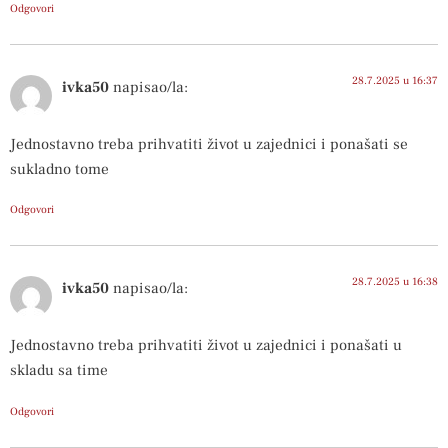
Odgovori
28.7.2025 u 16:37
ivka50
napisao/la:
Jednostavno treba prihvatiti život u zajednici i ponašati se
sukladno tome
Odgovori
28.7.2025 u 16:38
ivka50
napisao/la:
Jednostavno treba prihvatiti život u zajednici i ponašati u
skladu sa time
Odgovori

######

#### Prompt
Although the entries contain pictures, reproduce only the rest, exactly as written.

#### Problem solution
Odgovori
28.7.2025 u 16:37
ivka50
napisao/la:
Jednostavno treba prihvatiti život u zajednici i ponašati se
sukladno tome
Odgovori
28.7.2025 u 16:38
ivka50
napisao/la:
Jednostavno treba prihvatiti život u zajednici i ponašati u
skladu sa time
Odgovori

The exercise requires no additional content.